Siguiendo con los derechos colectivos, también puede llevarse a la justicia la afectación a la libertad sindical, que además está incluida en el convenio 87 de la OIT, uno de los 8 convenciones fundamentales de los 190 que tiene la organización.
Las y los especialistas coinciden en que generará reclamos por sector al afectar varios convenios, como el de los trabajadores marítimos o de periodistas. Algo que se puede traducir en una ola de cuestionamientos judiciales de sindicatos y de los propios trabajadores, que van a tener conflictos a medida que haya demandas por despidos, cálculos indemnizatorios nuevos
“Hay exclusiones específicas de colectivos de trabajadores de la Ley de Contrato de Trabajo y exclusiones a los trabajadores de las plataformas, algo que no tiene antecedentes en el mundo.

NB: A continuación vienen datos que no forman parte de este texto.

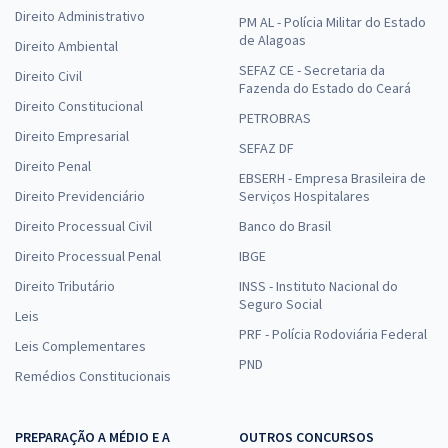
Direito Administrativo
PM AL - Polícia Militar do Estado
de Alagoas
Direito Ambiental
SEFAZ CE - Secretaria da
Direito Civil
Fazenda do Estado do Ceará
Direito Constitucional
PETROBRAS
Direito Empresarial
SEFAZ DF
Direito Penal
EBSERH - Empresa Brasileira de
Direito Previdenciário
Serviços Hospitalares
Direito Processual Civil
Banco do Brasil
Direito Processual Penal
IBGE
Direito Tributário
INSS - Instituto Nacional do
Seguro Social
Leis
PRF - Polícia Rodoviária Federal
Leis Complementares
PND
Remédios Constitucionais
PREPARAÇÃO A MÉDIO E A
OUTROS CONCURSOS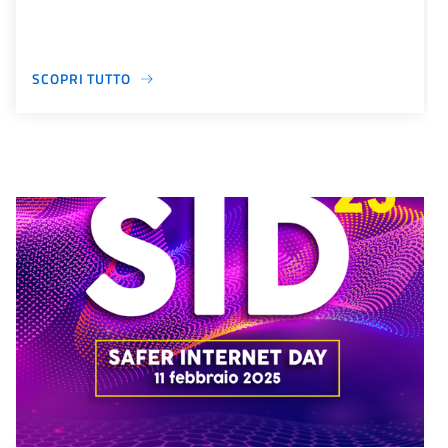
SCOPRI TUTTO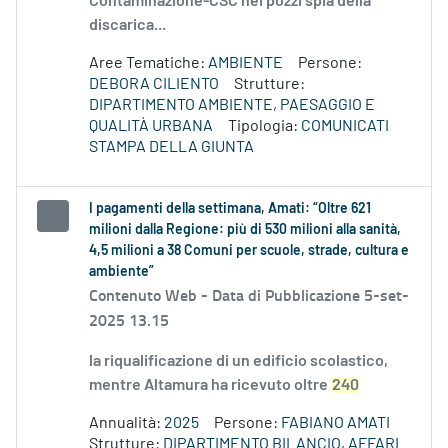
Contaminazione-CSC nei pozzi spia della
discarica...
Aree Tematiche:
AMBIENTE
Persone:
DEBORA CILIENTO
Strutture:
DIPARTIMENTO AMBIENTE, PAESAGGIO E
QUALITÀ URBANA
Tipologia:
COMUNICATI
STAMPA DELLA GIUNTA
I pagamenti della settimana, Amati: “Oltre 621
milioni dalla Regione: più di 530 milioni alla sanità,
4,5 milioni a 38 Comuni per scuole, strade, cultura e
ambiente”
Contenuto Web -
Data di Pubblicazione 5-set-
2025 13.15
la riqualificazione di un edificio scolastico,
mentre Altamura ha ricevuto oltre
240
Annualità:
2025
Persone:
FABIANO AMATI
Strutture:
DIPARTIMENTO BILANCIO, AFFARI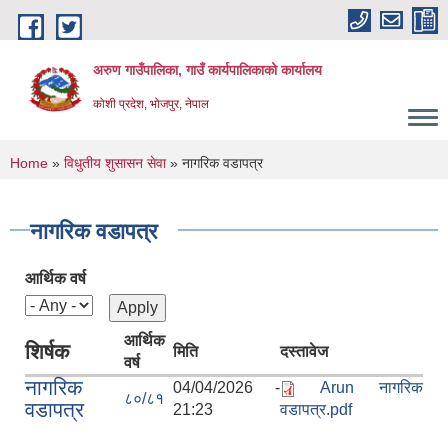
Skip to main content
अरुण गाउँपालिका, गाउँ कार्यपालिकाको कार्यालय
कोशी प्रदेश, भोजपुर, नेपाल
You are here
Home
»
विधुतीय शुसासन सेवा
» नागरिक वडापत्र
नागरिक वडापत्र
आर्थिक वर्ष
आर्थिक
शिर्षक
मिति
दस्तावेज
वर्ष
नागरिक
04/04/2026 -
Arun नागरिक
८०/८१
वडापत्र
21:23
वडापत्र.pdf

No hay ningún país que explícitamente diga que los trabajadores de plataformas son independientes y que no pueden gozar derechos laborales”, dijo Ottaviano.
Los derechos individuales
En cuanto a los derechos individuales, tanto en la ampliación de la jornada de trabajo como en la sustitución del pago de extras por el banco de horas, entre tantos otros, afectan la protección porque se deja librado al “mutuo acuerdo”. Estos arreglos van en contra del principio del artículo 14 Bis que dice que el trabajo tiene que ser protegido por las leyes. Se parte de la base de que hay que equilibrar una relación jurídica, que es desigual, en favor del trabajador, algo que esta norma no solo no tiene en cuenta sino que equilibra la balanza en favor de los empleadores.

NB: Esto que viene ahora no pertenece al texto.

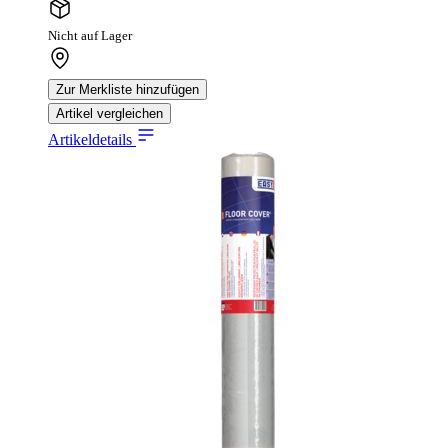
Nicht auf Lager
Zur Merkliste hinzufügen
Artikel vergleichen
Artikeldetails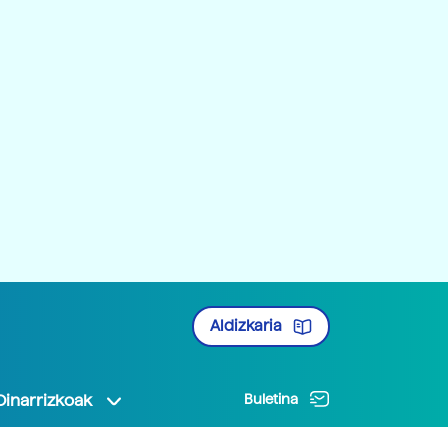
Aldizkaria
Oinarrizkoak
Buletina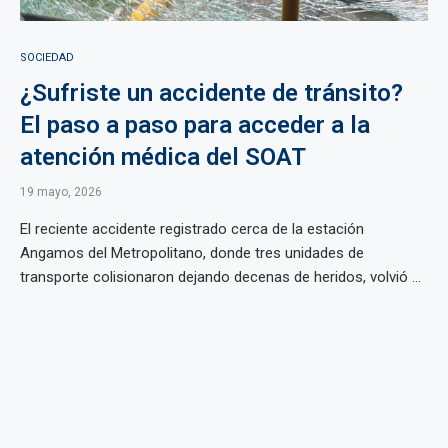
SOCIEDAD
¿Sufriste un accidente de tránsito?
El paso a paso para acceder a la
atención médica del SOAT
19 mayo, 2026
El reciente accidente registrado cerca de la estación
Angamos del Metropolitano, donde tres unidades de
transporte colisionaron dejando decenas de heridos, volvió ...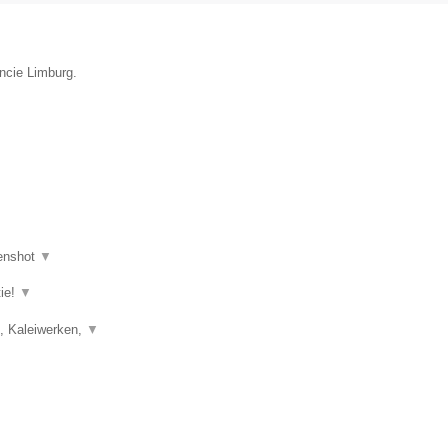
incie Limburg.
enshot
▼
tie!
▼
), Kaleiwerken,
▼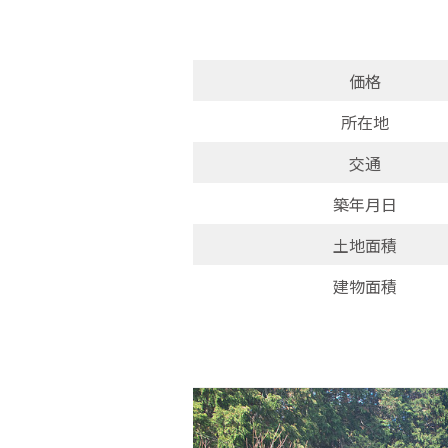
価格
所在地
交通
築年月日
土地面積
建物面積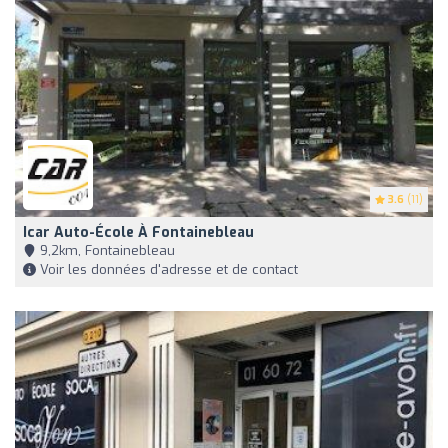
3.6
(11)
Icar Auto-École À Fontainebleau
9,2km, Fontainebleau
Voir les données d'adresse et de contact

“Se entiende que hay una relación muy desigual entre el empresario y el trabajador, entonces una de las funciones de la ley es sustituir la voluntad individual del trabajador –prohibir que el trabajador o la trabajadora renuncien a determinado derecho– porque se entiende que no es libre, que su voluntad está viciada o condicionada por la necesidad de tener un trabajo y un salario”, explicó Cremonte y dijo que el hecho de que individualmente se pueda renunciar a una jornada preestablecida, por ejemplo, puede ser inconstitucional en cuanto a que viola el principio de renunciabilidad y el sentido protectorio de la legislación laboral.
Otro de los focos de conflicto será el traspaso de la justicia nacional del Trabajo a la Ciudad de Buenos Aires, la disolución de un conjunto de tribunales que tienen que resolver sobre la constitucionalidad de la reforma laboral libertaria. “Va a terminar en la Corte Suprema”, anticipó Natalia Salvo, “además de modificarse la ley procesal”. “¿Quién va a resolver la inconstitucionalidad?, “¿Los tribunales que están tratando de sacar?. Hasta ese nivel de incertidumbre llega este proyecto”, agregó.

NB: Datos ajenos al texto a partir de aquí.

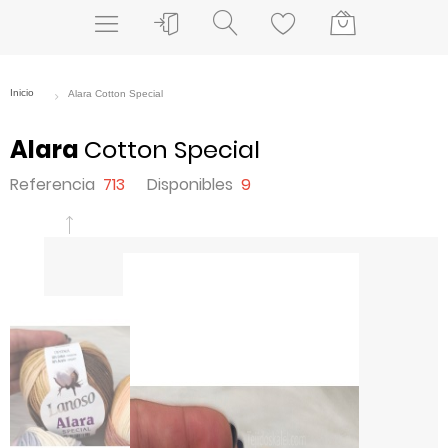
Alara
Cotton Special
Referencia
713
Disponibles
9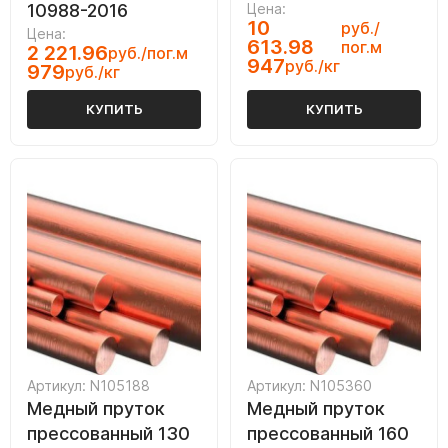
10988-2016
Цена:
10
руб./
Цена:
613.98
пог.м
2 221.96
руб./пог.м
947
руб./кг
979
руб./кг
КУПИТЬ
КУПИТЬ
Артикул: N105188
Артикул: N105360
Медный пруток
Медный пруток
прессованный 130
прессованный 160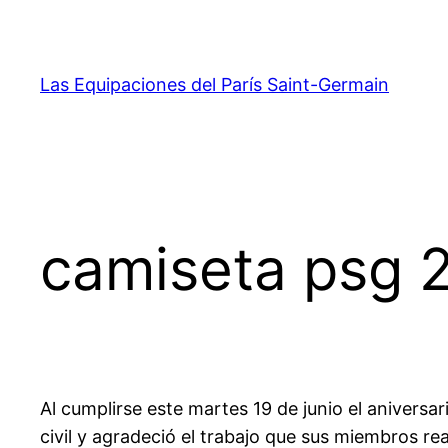
Saltar
al
contenido
Las Equipaciones del París Saint-Germain
camiseta psg 2
Al cumplirse este martes 19 de junio el aniversa
civil y agradeció el trabajo que sus miembros re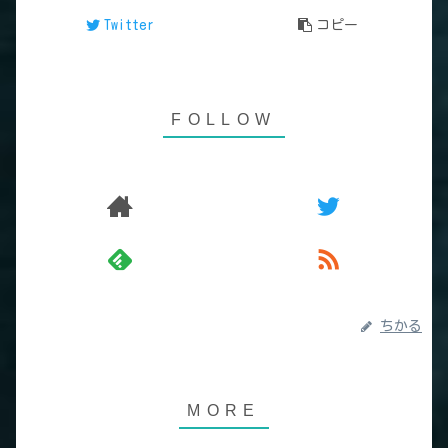
Twitter
コピー
ちかる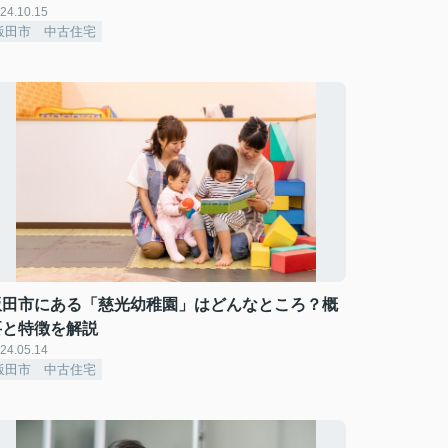
24.10.15
飯田市 中古住宅
飯田市にある「慈光幼稚園」はどんなところ？概
要と特徴を解説
24.05.14
飯田市 中古住宅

A diferencia de lo que pasó con el DNU 70/2023, que se frenó en la Justicia porque modificaba normas laborales a través de un DNU, en este caso es una ley que será sancionada por el Congreso Nacional por lo que no estaría en cuestión su proceso de creación. “En ese momento, lo que se cuestionó era la forma porque no puede el presidente promover una reforma laboral por un Decreto de Necesidad y Urgencia”, explicó Cremonte.
Ahora, la situación será distinta. El abogado advierte sobre la dificultad de que un tribunal declare inconstitucionalidad de la ley completa por cuestiones procesales “No es un tema de que no sea inconstitucional, sino si la CGT o alguna central obrera tiene la legitimación para que se declare inconstitucionalidad de normas que van a afectar individualmente a los trabajadores cuando se apliquen sino ‘no hay un caso´ en el que se basen los tribunales”.